Tuesday, January 20, 2009

Safety on the internet

Dr danah boyd has posted a blog about her involvement in writing a report for Internet Safety Technical Task Force. One of the points that she raises is that "The kids who are in trouble offline are more likely to be in trouble online and offline psychosocial factors contribute to online risks". My observations of teen behaviour with my students reflect this, the students who have the most "inappropriate" material on their myspace pages are most likely to be the ones who are seeking assistance from school counsellors about troubles or fronting the administration over poor in school behaviour. This leads to the question what are we as the community, and more particularly parents and teachers to do?
My first thought is we must listen. Often risky behaviour is a cry for attention, so we need to be listening to our children and students before they get to this stage. During the last six years there have been a number of students whom I have wanted to go to the parents and tell them this. I have suggested that my principal write a newsletter article about this but he suggests newsletters are for positive things. Secondly once we as teachers and parents are listening we need to be honest and open in our talking with young people, explain why we are asking that they do/do-not do things, admit we don't have all the answers.
For many years I have been reading about "middle-schooling" a concept that blends the relationship development of primary school with the broad and deep understanding of high school by putting students in-front of only a few specialist teachers, even sharing some subject areas. I personally think that this could lead to a better social and learning environment and have volunteered to be involved in this at my school, however the way that time-tabling is done at my school it is not something that I have been able to do yet. Perhaps next year.
In the mean time I will do my best to listen to the students I have and talk openly with them, especially my year nine IT class where online issues are a major theme.

Tuesday, January 13, 2009

Is this a job that will have a long-term effect?
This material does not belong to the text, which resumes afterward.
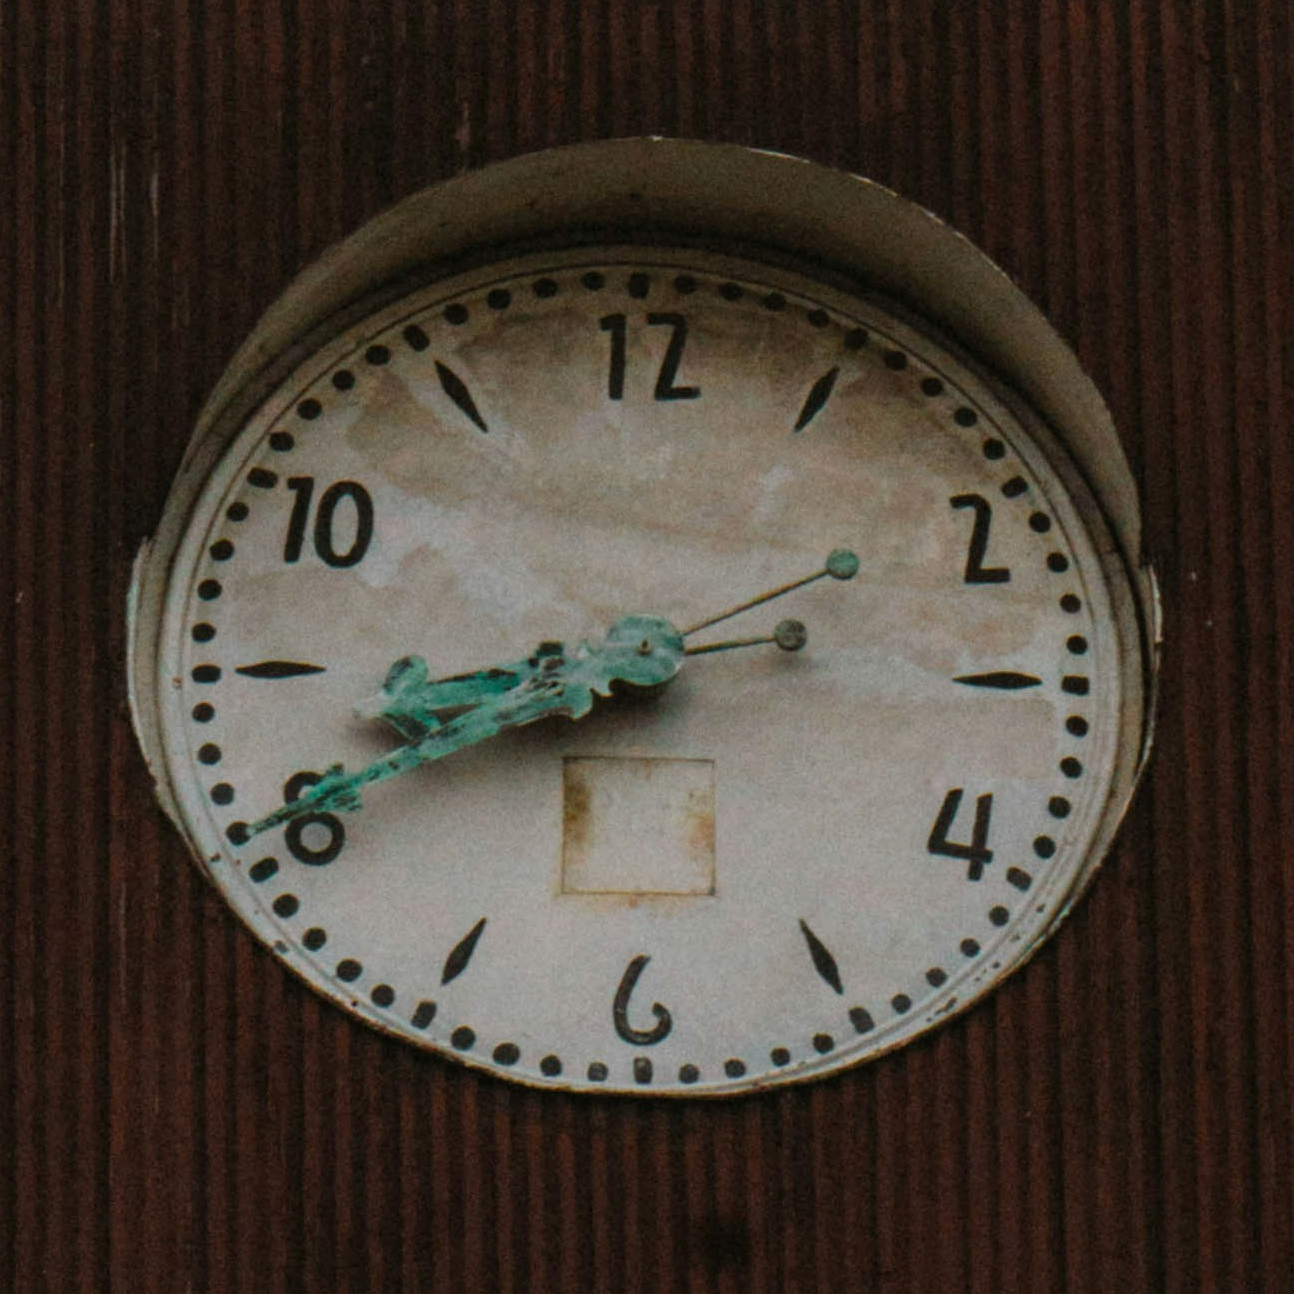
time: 8:41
Holidays are a good time for reflecting on what we do. Over the past week I have been doing a bit of contemplating education and Doug Johnson's question in his blog about time really got me thinking.
Do I as a teacher have a long term effect on my students? It is obvious from reading biographies and histories that teachers can have an influence on their pupils eg Helen Keller. In my own life there were three key teachers who enthused me, Thanks Mrs Seaman, Mr Shepherd and Mr Lovell. Talking to other teachers at a training day from Julia Atkin many teachers sited a good teacher as one of the reasons they got into teaching.
Having only taught for six years it is hard to determine the long term influence of what I have done but a number of my students who i have stayed in contact with on mySpace have said that I have assisted them. One in-particular (when I was having a week teaching despair last year) has sited my continual encouragement in year eleven and twelve chemistry as the reason she was able to get into and do the university course she has just completed. Come to think of it perhaps the fact that I am a mySpace "Friend" to over 100 current and ex students shows that I have an influence over them. I think the key is to ensure that that influence is a positive one that encourages exploration of knowledge, creativity and safe behaviour.